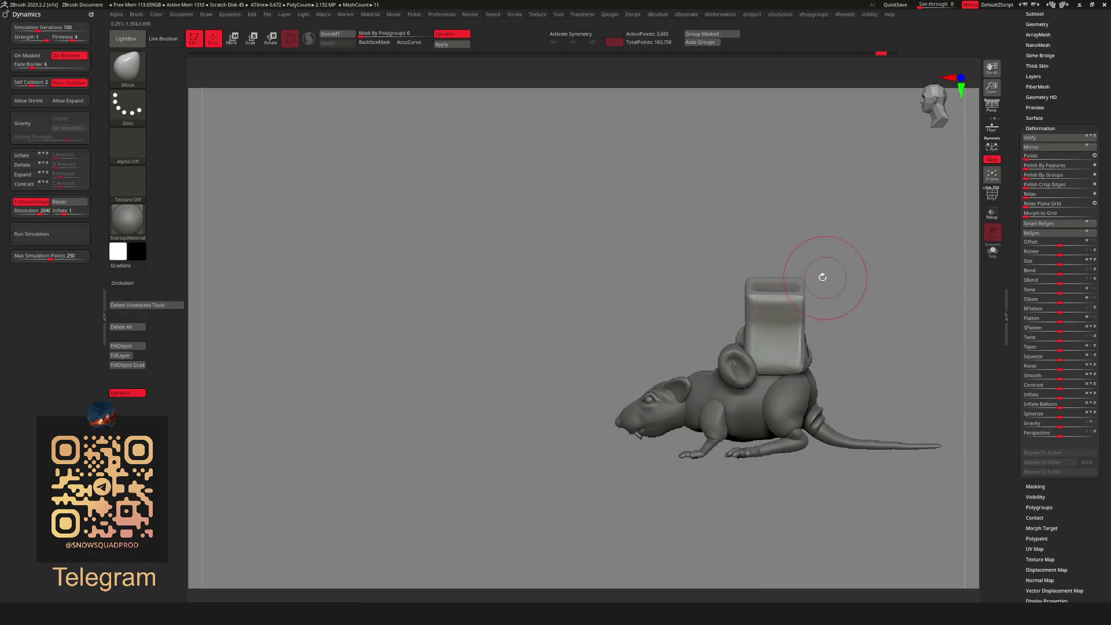
# Orbit the rat through front, side and back views to check the pack, then switch to Transpose Move with W.
pyautogui.moveTo(829, 278); pyautogui.dragTo(756, 324)
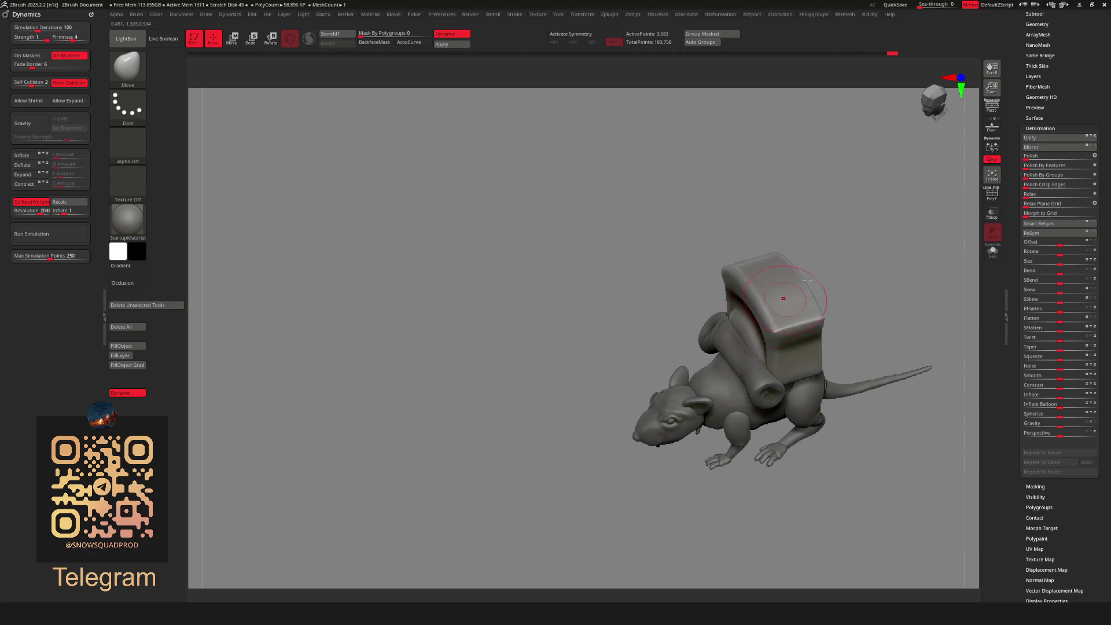
pyautogui.keyDown('shift'); pyautogui.moveTo(807, 280); pyautogui.dragTo(709, 308); pyautogui.keyUp('shift')
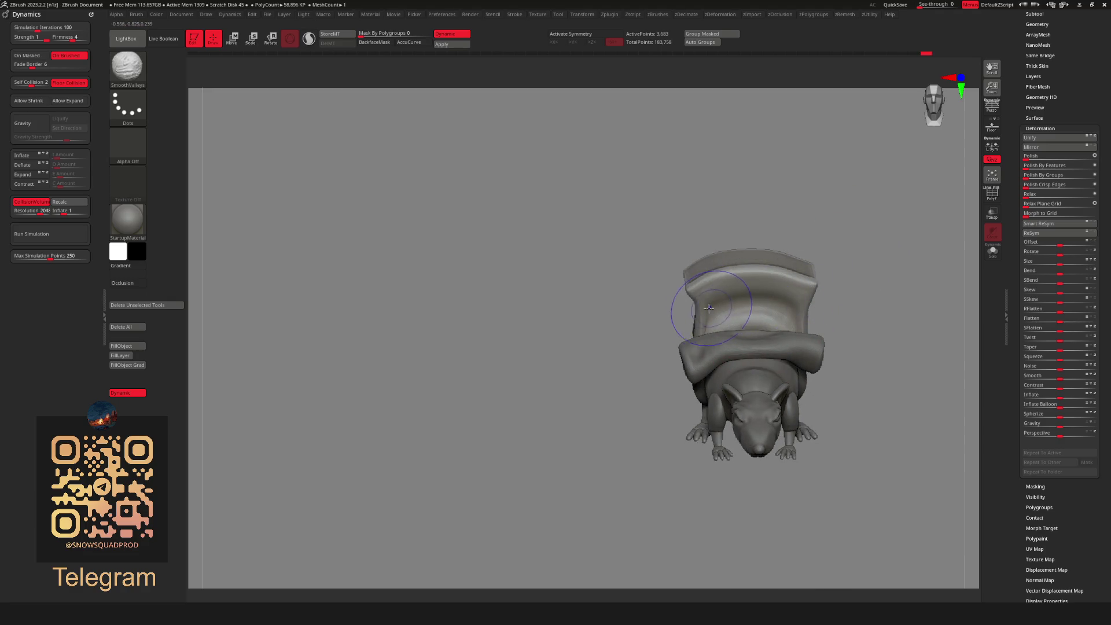
pyautogui.moveTo(749, 244)
pyautogui.mouseDown()
pyautogui.moveTo(779, 289)
pyautogui.moveTo(788, 278)
pyautogui.moveTo(767, 295)
pyautogui.mouseUp()
pyautogui.keyDown('shift'); pyautogui.moveTo(814, 262); pyautogui.dragTo(699, 274); pyautogui.keyUp('shift')
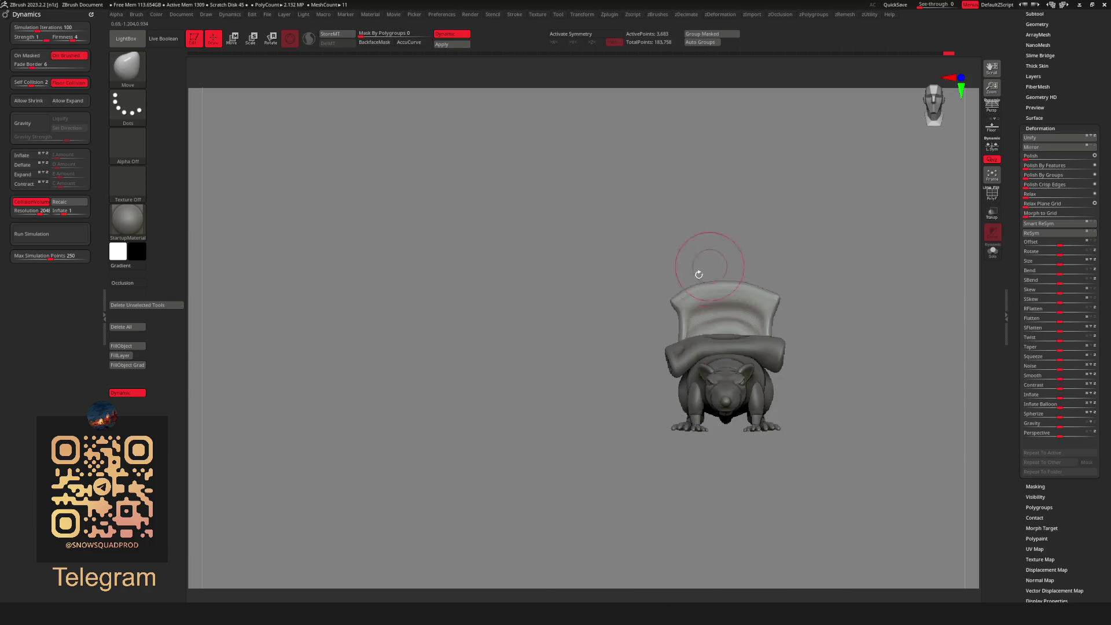
pyautogui.moveTo(810, 301)
pyautogui.mouseDown()
pyautogui.moveTo(789, 323)
pyautogui.moveTo(826, 278)
pyautogui.moveTo(816, 289)
pyautogui.moveTo(829, 340)
pyautogui.moveTo(755, 314)
pyautogui.mouseUp()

########

== Activity ==
Drop the images and return the data verbatim.

== Result of this exercise ==
# Orbit the rat through front, side and back views to check the pack, then switch to Transpose Move with W.
pyautogui.moveTo(829, 278); pyautogui.dragTo(756, 324)
pyautogui.keyDown('shift'); pyautogui.moveTo(807, 280); pyautogui.dragTo(709, 308); pyautogui.keyUp('shift')
pyautogui.moveTo(749, 244)
pyautogui.mouseDown()
pyautogui.moveTo(779, 289)
pyautogui.moveTo(788, 278)
pyautogui.moveTo(767, 295)
pyautogui.mouseUp()
pyautogui.keyDown('shift'); pyautogui.moveTo(814, 262); pyautogui.dragTo(699, 274); pyautogui.keyUp('shift')
pyautogui.moveTo(810, 301)
pyautogui.mouseDown()
pyautogui.moveTo(789, 323)
pyautogui.moveTo(826, 278)
pyautogui.moveTo(816, 289)
pyautogui.moveTo(829, 340)
pyautogui.moveTo(755, 314)
pyautogui.mouseUp()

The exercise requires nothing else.